Lin Floyd wrote a blog post recently about overcoming fear about writing your family history, that was an experience shared with parents. My parents are now dead but I still tend to the needs of my godparents. Last week, as we were driving, Patsy told me this wonderful story and I was always going to record it on my blog but really wanted to connect it to Lin.
Patsy was in the 6th grade. She had a very good friend, Margaret Pirchner, whose uncle owned The Alphine Village which is near where our current Playhouse Square is located in Cleveland. Back then all the theaters were movie theaters. Margaret's dad, Otto, worked with his brother.
Here's her Uncle Herman (who lived to be 101) carrying 56 mugs of beer.
But back to the story. Patsy and her family were on Welfare. Margaret and her family obviously were not. One day Margaret asked if she could come and visit Patsy in Patsy's home after school one day. Patsy was delighted. The day arrived and both girls walked home together. But when they got home, Patsy's mom, my great aunt Florida (Florrie as we called her) needed a few things from the grocery store. Patsy was mortified and scared to take her friend with her to the store.
Back in that era, if you were on Welfare, you did your shopping and then went up to the clerk, gave her your name. The store kept your family's information on a card and they'd pull the card, write down your purchases and amount and you'd be off. Patsy KNEW that Margaret's family did not have to go through this and she was afraid she'd lose a friend when Margaret found out how poor they were. Patsy tried everything to get out of going to the store for her mom but she says her mom was pretty strict about such things, bordering on being mean and stern.
So off the two girls went. Patsy selected the things on her mom's list, with dread walked up to the clerk, gave the name, card was pulled and notated, and they left....not having to pay a thing.
As they walked home, Margaret said to Patsy..."That was just wonderful! You get to go to a neighborhood store where they know your name and you don't have to pay a penny. When my mom goes shopping she has to pay for our food with cash."

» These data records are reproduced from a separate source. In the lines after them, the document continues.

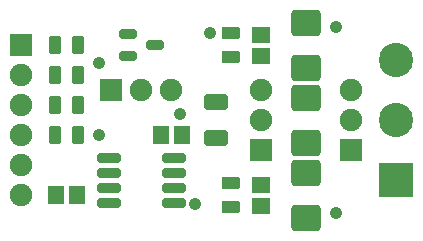
<source format=gbr>
%TF.GenerationSoftware,Altium Limited,Altium Designer,21.3.0 (21)*%
G04 Layer_Color=8388736*
%FSLAX45Y45*%
%MOMM*%
%TF.SameCoordinates,FC24DA46-C209-461C-A341-196A143AB96F*%
%TF.FilePolarity,Negative*%
%TF.FileFunction,Soldermask,Top*%
%TF.Part,Single*%
G01*
G75*
%TA.AperFunction,ComponentPad*%
%ADD29C,1.90320*%
%ADD30R,1.90320X1.90320*%
%ADD31R,2.90320X2.90320*%
%ADD32C,2.90320*%
%ADD33R,1.90320X1.90320*%
%TA.AperFunction,ViaPad*%
%ADD34C,1.06680*%
%TA.AperFunction,SMDPad,CuDef*%
G04:AMPARAMS|DCode=39|XSize=1.4732mm|YSize=0.8032mm|CornerRadius=0.1616mm|HoleSize=0mm|Usage=FLASHONLY|Rotation=0.000|XOffset=0mm|YOffset=0mm|HoleType=Round|Shape=RoundedRectangle|*
%AMROUNDEDRECTD39*
21,1,1.47320,0.48000,0,0,0.0*
21,1,1.15000,0.80320,0,0,0.0*
1,1,0.32320,0.57500,-0.24000*
1,1,0.32320,-0.57500,-0.24000*
1,1,0.32320,-0.57500,0.24000*
1,1,0.32320,0.57500,0.24000*
%
%ADD39ROUNDEDRECTD39*%
G04:AMPARAMS|DCode=40|XSize=0.8032mm|YSize=1.9812mm|CornerRadius=0.1616mm|HoleSize=0mm|Usage=FLASHONLY|Rotation=90.000|XOffset=0mm|YOffset=0mm|HoleType=Round|Shape=RoundedRectangle|*
%AMROUNDEDRECTD40*
21,1,0.80320,1.65800,0,0,90.0*
21,1,0.48000,1.98120,0,0,90.0*
1,1,0.32320,0.82900,0.24000*
1,1,0.32320,0.82900,-0.24000*
1,1,0.32320,-0.82900,-0.24000*
1,1,0.32320,-0.82900,0.24000*
%
%ADD40ROUNDEDRECTD40*%
G04:AMPARAMS|DCode=41|XSize=2.4892mm|YSize=2.2352mm|CornerRadius=0.3048mm|HoleSize=0mm|Usage=FLASHONLY|Rotation=0.000|XOffset=0mm|YOffset=0mm|HoleType=Round|Shape=RoundedRectangle|*
%AMROUNDEDRECTD41*
21,1,2.48920,1.62560,0,0,0.0*
21,1,1.87960,2.23520,0,0,0.0*
1,1,0.60960,0.93980,-0.81280*
1,1,0.60960,-0.93980,-0.81280*
1,1,0.60960,-0.93980,0.81280*
1,1,0.60960,0.93980,0.81280*
%
%ADD41ROUNDEDRECTD41*%
G04:AMPARAMS|DCode=42|XSize=2.0032mm|YSize=1.3032mm|CornerRadius=0.2116mm|HoleSize=0mm|Usage=FLASHONLY|Rotation=0.000|XOffset=0mm|YOffset=0mm|HoleType=Round|Shape=RoundedRectangle|*
%AMROUNDEDRECTD42*
21,1,2.00320,0.88000,0,0,0.0*
21,1,1.58000,1.30320,0,0,0.0*
1,1,0.42320,0.79000,-0.44000*
1,1,0.42320,-0.79000,-0.44000*
1,1,0.42320,-0.79000,0.44000*
1,1,0.42320,0.79000,0.44000*
%
%ADD42ROUNDEDRECTD42*%
G04:AMPARAMS|DCode=43|XSize=1.6032mm|YSize=1.0032mm|CornerRadius=0.1816mm|HoleSize=0mm|Usage=FLASHONLY|Rotation=90.000|XOffset=0mm|YOffset=0mm|HoleType=Round|Shape=RoundedRectangle|*
%AMROUNDEDRECTD43*
21,1,1.60320,0.64000,0,0,90.0*
21,1,1.24000,1.00320,0,0,90.0*
1,1,0.36320,0.32000,0.62000*
1,1,0.36320,0.32000,-0.62000*
1,1,0.36320,-0.32000,-0.62000*
1,1,0.36320,-0.32000,0.62000*
%
%ADD43ROUNDEDRECTD43*%
G04:AMPARAMS|DCode=44|XSize=1.6032mm|YSize=1.4032mm|CornerRadius=0.2216mm|HoleSize=0mm|Usage=FLASHONLY|Rotation=0.000|XOffset=0mm|YOffset=0mm|HoleType=Round|Shape=RoundedRectangle|*
%AMROUNDEDRECTD44*
21,1,1.60320,0.96000,0,0,0.0*
21,1,1.16000,1.40320,0,0,0.0*
1,1,0.44320,0.58000,-0.48000*
1,1,0.44320,-0.58000,-0.48000*
1,1,0.44320,-0.58000,0.48000*
1,1,0.44320,0.58000,0.48000*
%
%ADD44ROUNDEDRECTD44*%
G04:AMPARAMS|DCode=45|XSize=1.6032mm|YSize=1.4032mm|CornerRadius=0.2216mm|HoleSize=0mm|Usage=FLASHONLY|Rotation=270.000|XOffset=0mm|YOffset=0mm|HoleType=Round|Shape=RoundedRectangle|*
%AMROUNDEDRECTD45*
21,1,1.60320,0.96000,0,0,270.0*
21,1,1.16000,1.40320,0,0,270.0*
1,1,0.44320,-0.48000,-0.58000*
1,1,0.44320,-0.48000,0.58000*
1,1,0.44320,0.48000,0.58000*
1,1,0.44320,0.48000,-0.58000*
%
%ADD45ROUNDEDRECTD45*%
G04:AMPARAMS|DCode=46|XSize=1.6032mm|YSize=1.0032mm|CornerRadius=0.1816mm|HoleSize=0mm|Usage=FLASHONLY|Rotation=0.000|XOffset=0mm|YOffset=0mm|HoleType=Round|Shape=RoundedRectangle|*
%AMROUNDEDRECTD46*
21,1,1.60320,0.64000,0,0,0.0*
21,1,1.24000,1.00320,0,0,0.0*
1,1,0.36320,0.62000,-0.32000*
1,1,0.36320,-0.62000,-0.32000*
1,1,0.36320,-0.62000,0.32000*
1,1,0.36320,0.62000,0.32000*
%
%ADD46ROUNDEDRECTD46*%
D29*
X22860001Y19177000D02*
D03*
Y19431000D02*
D03*
Y19685001D02*
D03*
Y19939000D02*
D03*
Y20192999D02*
D03*
X25654001Y20066000D02*
D03*
Y19812000D02*
D03*
X24130000Y20066000D02*
D03*
X23875999D02*
D03*
X24892000Y19812000D02*
D03*
Y20066000D02*
D03*
D30*
X22860001Y20447000D02*
D03*
X23622000Y20066000D02*
D03*
D31*
X26035001Y19303999D02*
D03*
D32*
Y19812000D02*
D03*
Y20320000D02*
D03*
D33*
X25654001Y19558000D02*
D03*
X24892000D02*
D03*
D34*
X23520399Y19685001D02*
D03*
Y20294600D02*
D03*
X24206200Y19862801D02*
D03*
X24333200Y19100800D02*
D03*
X24460201Y20548599D02*
D03*
X25527000Y19024600D02*
D03*
Y20599400D02*
D03*
D39*
X23761000Y20542000D02*
D03*
Y20352000D02*
D03*
X23991000Y20447000D02*
D03*
D40*
X23603500Y19494501D02*
D03*
Y19367500D02*
D03*
Y19240500D02*
D03*
Y19113499D02*
D03*
X24148500Y19494501D02*
D03*
Y19367500D02*
D03*
Y19240500D02*
D03*
Y19113499D02*
D03*
D41*
X25273000Y19367500D02*
D03*
Y18986501D02*
D03*
Y20637500D02*
D03*
Y20256500D02*
D03*
Y19621500D02*
D03*
Y20002499D02*
D03*
D42*
X24511000Y19967000D02*
D03*
Y19657001D02*
D03*
D43*
X23141000Y20192999D02*
D03*
X23341000D02*
D03*
Y20447000D02*
D03*
X23141000D02*
D03*
X23341000Y19939000D02*
D03*
X23141000D02*
D03*
X23341000Y19685001D02*
D03*
X23141000D02*
D03*
D44*
X24892000Y19087000D02*
D03*
Y19267000D02*
D03*
Y20357001D02*
D03*
Y20537000D02*
D03*
D45*
X23150999Y19177000D02*
D03*
X23331000D02*
D03*
X24220000Y19685001D02*
D03*
X24039999D02*
D03*
D46*
X24638000Y20547000D02*
D03*
Y20347000D02*
D03*
Y19277000D02*
D03*
Y19077000D02*
D03*
%TF.MD5,a6312dbafee65d2c67434408240f689f*%
M02*

</source>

Patsy was so relieved that Margaret would continue to be her friend (and did so throughout their school years) and never had to tell Margaret that her family was on welfare. When Patsy told me this story last week, she wondered if Margaret really was that innocent or was she that kind. But the fear was replaced with joy and rejoicing.
The added fun part that Patsy tossed in, as almost an aside to no one in the car but herself, was that my grandmother, Florrie's younger sister, was always the fun one. "Your grandmother was always so much fun and it was wonderful visiting Auntie Gladys and playing and being loved by her."
That's how we knew my grandmother to be til her dying day.